Desde luego, yo sabía que el fulano mentía, pero qué me iba a poner a rebatir a un tipo con cara de desquiciado y habla de loco, vociferando de tal forma... me pareció que la rubia estaba más asustada por su tremendismo verbal que por lo que contaba. Esos tipos son peligrosos. Son los típicos colombianos que están en Europa y viven del cuento, se las dan de víctimas, de perseguidos; pero hay que tener cuidado con ellos porque son violentos, son los que andan metidos en negocios torcidos. Soporté un poco más la monserga del hombre, que empezó a hablar de su trayectoria como actor de telenovelas en Colombia. Por supuesto que ni Sandra ni yo lo habíamos visto jamás en la televisión, pero el tipo lo decía con tal convicción y lo afirmaba con tanta certeza que al final a Sandra le pareció recordarlo en algún seriado de las tardes. Cuando no soporté más le pedí a Sandra que nos fuéramos. «¿Cómo te pareció?», me preguntó después. «Ese tipo es un mentiroso», le dije.

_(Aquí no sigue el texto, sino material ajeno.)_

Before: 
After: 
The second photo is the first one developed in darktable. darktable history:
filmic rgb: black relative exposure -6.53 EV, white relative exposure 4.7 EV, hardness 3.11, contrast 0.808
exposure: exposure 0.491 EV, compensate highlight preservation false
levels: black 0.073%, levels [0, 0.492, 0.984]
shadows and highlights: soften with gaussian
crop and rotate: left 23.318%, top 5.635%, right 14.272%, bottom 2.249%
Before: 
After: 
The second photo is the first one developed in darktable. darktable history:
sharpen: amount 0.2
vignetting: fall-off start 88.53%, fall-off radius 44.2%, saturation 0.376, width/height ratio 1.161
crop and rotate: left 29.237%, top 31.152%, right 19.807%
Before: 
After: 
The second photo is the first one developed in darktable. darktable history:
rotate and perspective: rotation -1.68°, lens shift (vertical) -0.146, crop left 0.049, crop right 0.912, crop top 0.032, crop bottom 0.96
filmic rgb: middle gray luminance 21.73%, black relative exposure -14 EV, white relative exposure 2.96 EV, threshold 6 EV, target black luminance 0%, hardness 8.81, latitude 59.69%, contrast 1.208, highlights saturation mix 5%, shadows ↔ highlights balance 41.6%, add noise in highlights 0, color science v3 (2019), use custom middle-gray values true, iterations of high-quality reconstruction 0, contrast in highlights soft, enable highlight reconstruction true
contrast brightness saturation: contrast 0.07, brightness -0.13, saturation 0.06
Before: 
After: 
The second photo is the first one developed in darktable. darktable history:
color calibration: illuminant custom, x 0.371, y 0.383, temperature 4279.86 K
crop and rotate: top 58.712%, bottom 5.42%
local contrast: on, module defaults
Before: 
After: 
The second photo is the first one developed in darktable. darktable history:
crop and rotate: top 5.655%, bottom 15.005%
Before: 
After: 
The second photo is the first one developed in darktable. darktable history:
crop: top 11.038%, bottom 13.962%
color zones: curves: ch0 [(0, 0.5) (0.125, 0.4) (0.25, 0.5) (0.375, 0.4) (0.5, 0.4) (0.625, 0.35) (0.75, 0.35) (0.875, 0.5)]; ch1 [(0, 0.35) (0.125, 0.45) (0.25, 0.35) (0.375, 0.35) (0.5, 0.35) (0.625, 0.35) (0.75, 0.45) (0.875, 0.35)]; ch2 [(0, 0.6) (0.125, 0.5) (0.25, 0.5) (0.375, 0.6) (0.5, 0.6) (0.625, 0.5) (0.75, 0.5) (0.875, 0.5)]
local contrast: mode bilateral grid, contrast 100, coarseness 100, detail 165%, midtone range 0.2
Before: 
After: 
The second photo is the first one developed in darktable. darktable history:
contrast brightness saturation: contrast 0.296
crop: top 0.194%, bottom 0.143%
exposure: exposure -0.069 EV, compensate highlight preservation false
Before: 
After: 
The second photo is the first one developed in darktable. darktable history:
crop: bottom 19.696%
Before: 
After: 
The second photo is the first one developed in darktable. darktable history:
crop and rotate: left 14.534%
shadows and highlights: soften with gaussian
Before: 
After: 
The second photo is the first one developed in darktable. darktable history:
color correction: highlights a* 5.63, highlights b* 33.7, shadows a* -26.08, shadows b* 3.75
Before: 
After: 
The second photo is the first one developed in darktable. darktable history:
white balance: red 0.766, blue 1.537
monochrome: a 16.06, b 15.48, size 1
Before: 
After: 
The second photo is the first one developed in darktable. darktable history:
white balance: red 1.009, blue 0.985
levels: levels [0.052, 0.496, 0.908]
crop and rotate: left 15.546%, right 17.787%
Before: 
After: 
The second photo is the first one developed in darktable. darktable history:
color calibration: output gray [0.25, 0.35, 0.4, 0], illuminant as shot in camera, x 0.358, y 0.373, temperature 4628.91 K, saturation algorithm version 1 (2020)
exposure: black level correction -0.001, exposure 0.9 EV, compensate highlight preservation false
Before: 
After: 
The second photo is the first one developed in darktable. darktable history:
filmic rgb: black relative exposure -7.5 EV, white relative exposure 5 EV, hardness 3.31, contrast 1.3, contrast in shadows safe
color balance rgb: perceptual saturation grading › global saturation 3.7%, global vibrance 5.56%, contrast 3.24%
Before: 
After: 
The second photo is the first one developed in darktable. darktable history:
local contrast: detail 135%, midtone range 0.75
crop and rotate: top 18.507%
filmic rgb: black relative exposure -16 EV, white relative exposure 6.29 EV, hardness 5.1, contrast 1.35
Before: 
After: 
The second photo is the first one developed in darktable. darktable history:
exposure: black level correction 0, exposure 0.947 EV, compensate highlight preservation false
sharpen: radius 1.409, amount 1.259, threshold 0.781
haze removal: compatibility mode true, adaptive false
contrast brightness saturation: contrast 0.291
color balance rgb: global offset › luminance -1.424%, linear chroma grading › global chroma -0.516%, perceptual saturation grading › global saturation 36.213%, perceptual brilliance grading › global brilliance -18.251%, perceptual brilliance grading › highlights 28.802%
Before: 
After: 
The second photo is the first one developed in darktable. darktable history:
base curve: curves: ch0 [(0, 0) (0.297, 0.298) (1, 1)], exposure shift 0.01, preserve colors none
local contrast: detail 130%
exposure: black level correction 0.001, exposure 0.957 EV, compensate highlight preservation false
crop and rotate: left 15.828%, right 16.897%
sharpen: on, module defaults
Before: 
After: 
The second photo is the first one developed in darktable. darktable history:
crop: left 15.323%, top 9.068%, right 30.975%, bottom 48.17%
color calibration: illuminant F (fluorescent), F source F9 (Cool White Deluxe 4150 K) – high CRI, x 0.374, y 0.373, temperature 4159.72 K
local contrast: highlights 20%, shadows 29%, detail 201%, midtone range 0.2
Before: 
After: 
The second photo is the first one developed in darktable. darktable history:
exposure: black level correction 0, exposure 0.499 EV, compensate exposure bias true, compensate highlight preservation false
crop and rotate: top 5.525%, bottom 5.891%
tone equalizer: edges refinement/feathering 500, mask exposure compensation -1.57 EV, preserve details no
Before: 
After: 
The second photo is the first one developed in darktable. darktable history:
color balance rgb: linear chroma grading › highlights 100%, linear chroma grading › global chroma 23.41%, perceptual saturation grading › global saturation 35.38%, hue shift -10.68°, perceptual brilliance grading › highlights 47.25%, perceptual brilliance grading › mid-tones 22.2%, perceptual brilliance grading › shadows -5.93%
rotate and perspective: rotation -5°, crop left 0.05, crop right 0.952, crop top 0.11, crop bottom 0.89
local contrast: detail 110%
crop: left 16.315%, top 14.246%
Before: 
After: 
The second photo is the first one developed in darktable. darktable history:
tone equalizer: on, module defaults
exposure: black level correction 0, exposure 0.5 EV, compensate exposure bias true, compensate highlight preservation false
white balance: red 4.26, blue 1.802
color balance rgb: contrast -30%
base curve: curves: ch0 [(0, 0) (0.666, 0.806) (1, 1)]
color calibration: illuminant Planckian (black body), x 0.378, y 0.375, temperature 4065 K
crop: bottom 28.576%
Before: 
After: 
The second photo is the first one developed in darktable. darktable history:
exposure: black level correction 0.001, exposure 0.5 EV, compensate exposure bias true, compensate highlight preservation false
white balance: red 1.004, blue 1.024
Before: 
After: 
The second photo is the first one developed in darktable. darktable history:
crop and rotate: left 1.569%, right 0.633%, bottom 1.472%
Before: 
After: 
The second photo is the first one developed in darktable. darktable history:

Los directivos de la empresa en la que trabajaba, el doctor Valencia y su hijo, me habían enviado a España para tomar un curso de especialización por seis meses. Por aquellos días yo era el empleado estrella, trabajaba en ventas técnicas y viajaba todo el tiempo. Pero, aunque esto me llenaba de satisfacción y orgullo, para Sandra era motivo de tristeza porque yo pasaba mucho tiempo fuera de casa. Llevábamos diez años juntos. Conocí a Sandra cuando ella apenas había comenzado su carrera universitaria y me enamoré de su ingenua disposición para complacer mis pequeñas perversiones; las suficientes para llenar las modestas aspiraciones eróticas de un estudiante universitario. Aspiraciones que con el tiempo crecieron, se hicieron inabarcables para la disposición de Sandra, y se convirtieron en grandes nudos en la garganta y en mi cerebro, nudos que luego fueron bajando por mi cuerpo para acumularse donde yo menos quería: entre mis piernas. Nudos que generaron núcleos diminutos de un inconformismo que quise maquillar con tardes de cerveza dominguera y barbacoa en la casa de mis suegros, y con la alegría complaciente de mis padres, quienes veían con satisfacción que su hijo había tomado «el buen camino». Vivía bien, como cualquier privilegiado ciudadano occidental. Rodeado de la tranquilidad burguesa a la que aspira el mundo entero, y lo digo con la seguridad de alguien que ha conocido Europa y Estados Unidos, y ha podido ver a lo que aspiran los millones de seres humanos que pasan horas frente al televisor en sus momentos de asueto.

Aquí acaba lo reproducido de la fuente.